Although Glick always enjoys talking academics, he did take one detour.

On Thursday, Kansas State lost its basketball coach when Bob Huggins bolted to his alma mater, West Virginia. Speculation on Friday had already begun in national publications — including The New York Times — that Wolf Pack head basketball coach Mark Fox could be the leading candidate to replace Huggins at Kansas State. Fox was an assistant coach under Tom Asbury at Kansas State for six seasons in the early 1990s.

"I want you all to know that last night at the basketball team's awards banquet," Mark Fox told us all, "And we're not going to live in Manhattan, Kansas,'" Glick said. "I think that's great news for the University."

Reaction to Glick's appearance was positive.

"Having Dr. Glick here was a good draw for us," Green said of the talk, which filled the banquet room at Lexie's, with about 50 people attending. "We usually have 30 or 35. It was a good message.
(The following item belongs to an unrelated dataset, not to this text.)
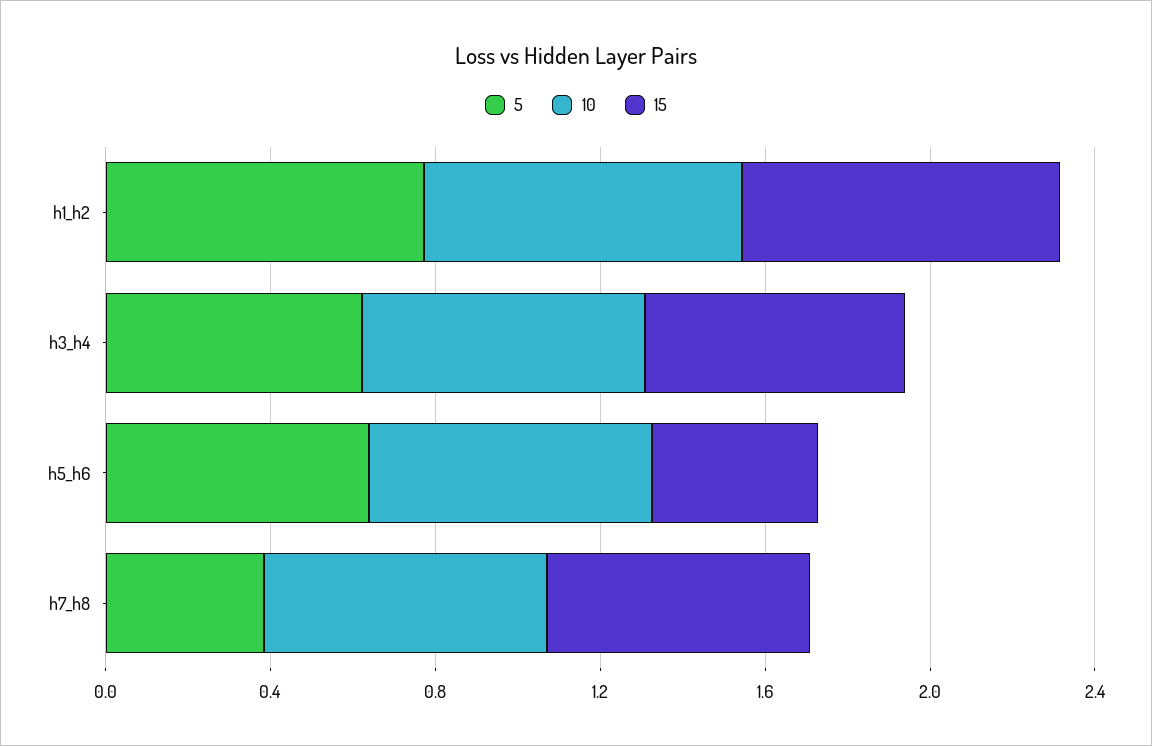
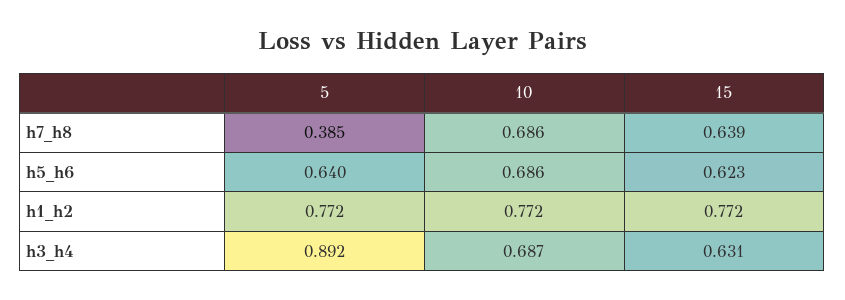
5, h3_h4: 0.6 -> 0.892
15, h5_h6: 0.4 -> 0.623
I was really happy to hear that the University is going to pursue its strengths and try to make those strengths better. And, at the same time, to not try to do everything. I really appreciated that he said we've got to concentrate on what we can do well."

Green said she thought the group was receptive to Glick's message.
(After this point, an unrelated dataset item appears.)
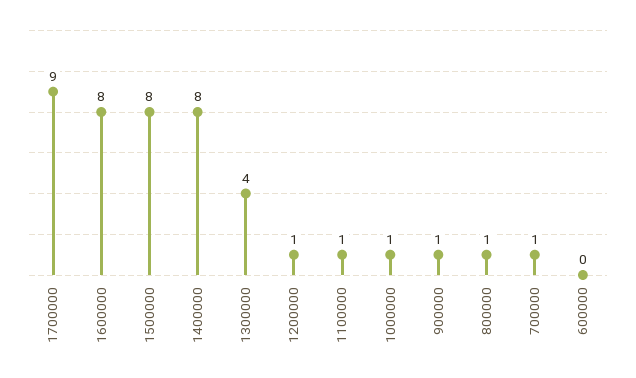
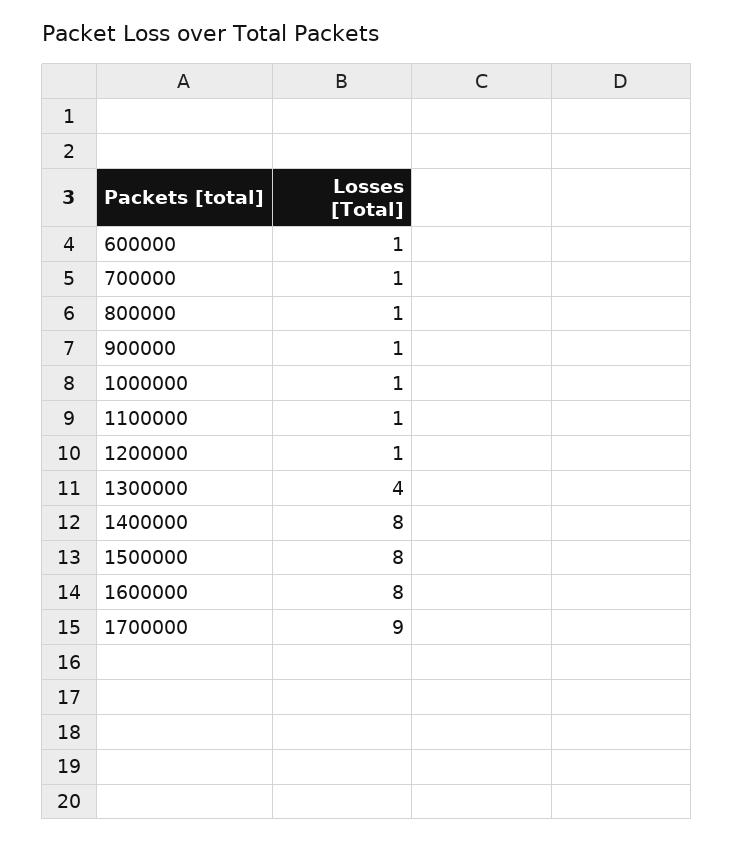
600000: 0 -> 1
"We have lots of folks who are connected to the University in one way or another, so they were very glad to hear the plan, and I'm sure they were all very glad to hear him say, "And don't cut our budget,'" she said. "It may happen anyway, but at least he's digging in his heels.

"I'll tell you, this group can get restless very easily if the speaker isn't very good. But they were quiet ... they were listening closely to the things Dr. Glick had to say. It was a very effective talk."

Nevada's Johnson Makoba, the longtime chairman of the Department of Sociology, was also in attendance on Friday. Makoba said he had heard Glick speak several times, and each time he has come away impressed.

"People in the community may not know from time to time what is going on at the University," said Makoba, who since 1993 through his non-profit Foundation for Credit and Community Assistance has provided cash loans and education for rural women in his native Uganda. "Of course, the students, who interact regularly with the faculty and the campus, do know what's going on. To make the community aware of what is going on, and how they can either be a partner or benefit from that kind of relationship is key to what Dr. Glick was saying here. That interface is extremely important to the future of the community, and the University.

"There is an excitement to Dr. Glick. Not only in the idea of new leadership, but also in terms of the ideas that he's sharing with various groups, on and off campus."